How quickly can we initiate a remote remediation on every affected machine? If the answer involves physical access to every machine, the answer is days to weeks at scale. The firms that recovered fastest from CrowdStrike had remote management tooling that could push the fix without requiring local intervention. Most firms did not.

Do our contracts with major software vendors include clauses requiring them to participate in incident response and remediation in the event of a vendor-caused outage? Most do not. Many should.

The wider question for the CrowdStrike-shaped industry

The cyber industry will spend the next few years adjusting to the implications of Falcon. EDR vendors will tighten their update processes. Microsoft will reconsider kernel access. Customers will reconsider single-vendor concentration. Regulators will look at the systemic risk of a small number of vendors having simultaneous kernel access to most of the world's critical machines.
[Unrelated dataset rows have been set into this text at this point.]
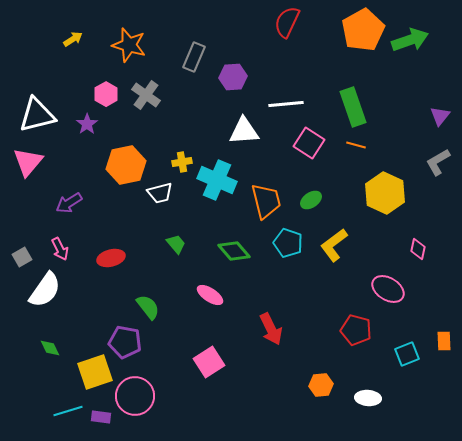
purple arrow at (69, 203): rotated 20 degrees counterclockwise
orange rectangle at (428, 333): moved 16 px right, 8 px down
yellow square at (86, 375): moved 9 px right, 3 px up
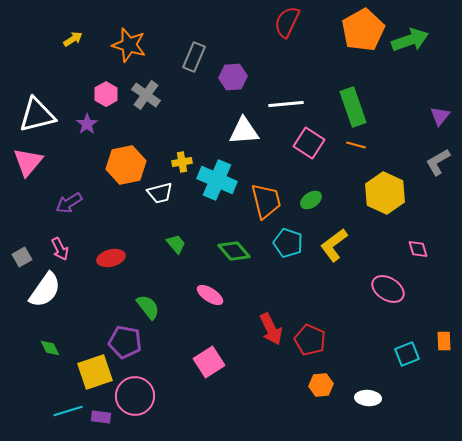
pink diamond at (418, 249): rotated 30 degrees counterclockwise
red pentagon at (356, 330): moved 46 px left, 10 px down; rotated 8 degrees clockwise
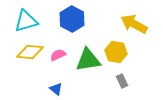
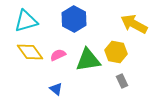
blue hexagon: moved 2 px right
yellow diamond: rotated 48 degrees clockwise
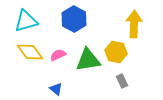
yellow arrow: rotated 64 degrees clockwise
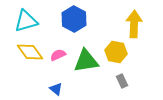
green triangle: moved 2 px left, 1 px down
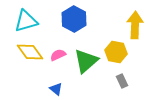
yellow arrow: moved 1 px right, 1 px down
green triangle: rotated 32 degrees counterclockwise
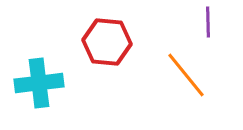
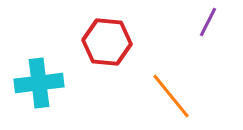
purple line: rotated 28 degrees clockwise
orange line: moved 15 px left, 21 px down
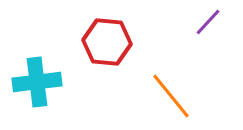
purple line: rotated 16 degrees clockwise
cyan cross: moved 2 px left, 1 px up
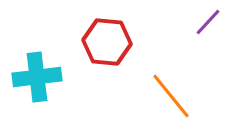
cyan cross: moved 5 px up
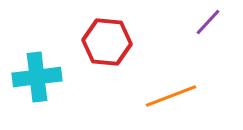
orange line: rotated 72 degrees counterclockwise
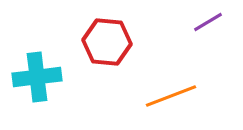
purple line: rotated 16 degrees clockwise
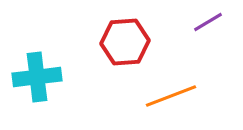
red hexagon: moved 18 px right; rotated 9 degrees counterclockwise
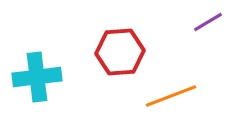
red hexagon: moved 5 px left, 10 px down
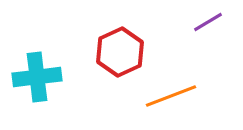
red hexagon: rotated 21 degrees counterclockwise
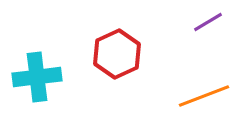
red hexagon: moved 3 px left, 2 px down
orange line: moved 33 px right
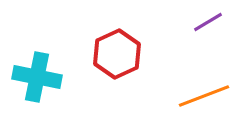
cyan cross: rotated 18 degrees clockwise
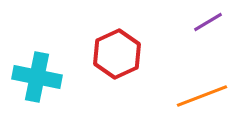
orange line: moved 2 px left
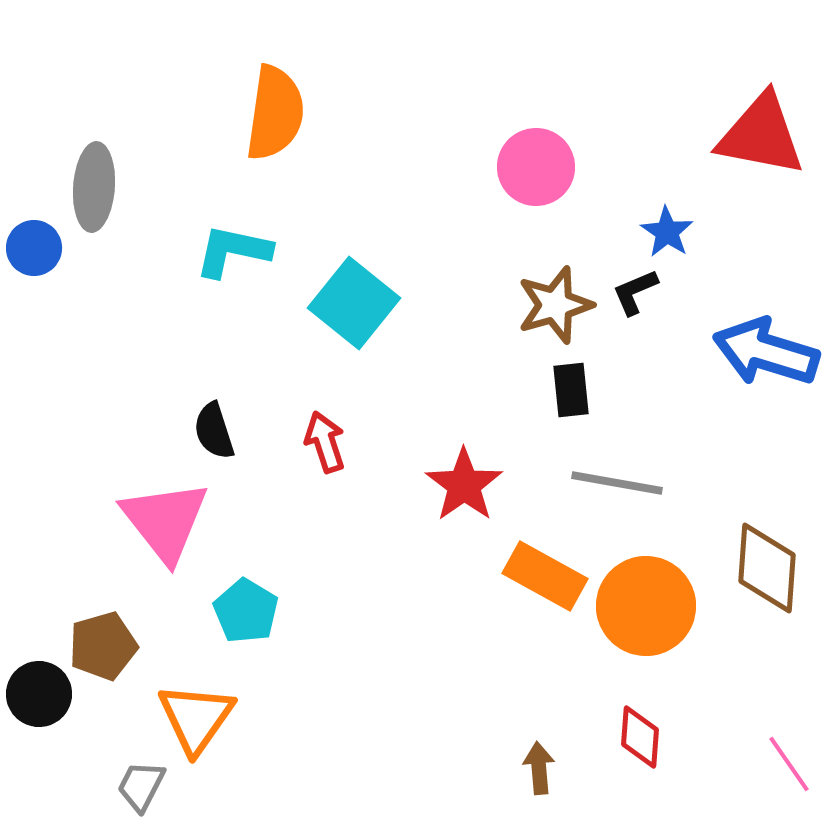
For UK boards, the most useful framing is to add vendor-caused unavailability to the resilience risk register, alongside attacker-caused compromise. They are different shapes of risk, they require different mitigations, and they have been weighted unequally for too long. CrowdStrike is the event that should rebalance the weighting.

Not because CrowdStrike are villains — they are a respected security vendor that had a very bad day. But because what they accidentally demonstrated is the shape of an attack that future attackers will study, and that future supply chain pressures will replicate. The next event of this shape may not be accidental.